*** Opening of Supplied entries ***
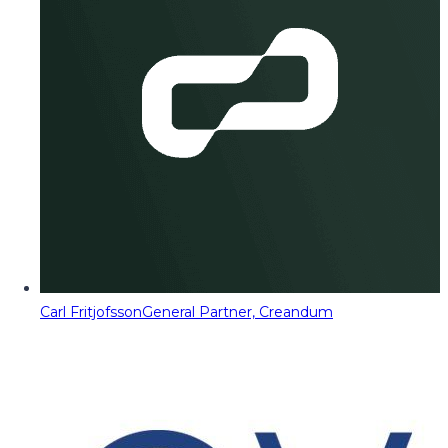
Carl Fritjofsson
General Partner, Creandum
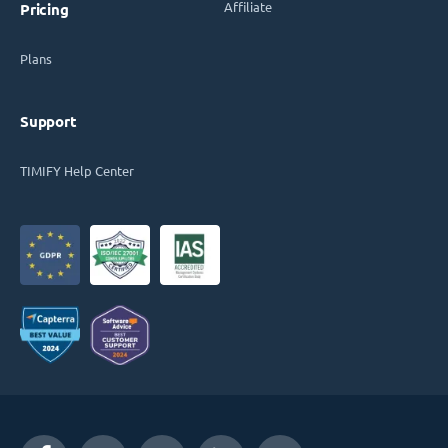
Affiliate
Pricing
Plans
Support
TIMIFY Help Center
*** Close of Supplied entries ***
Please pull every line of text from the data above, word for word and in the same order, leaving the pictures out.

Problem solution:
Carl Fritjofsson
General Partner, Creandum
Affiliate
Pricing
Plans
Support
TIMIFY Help Center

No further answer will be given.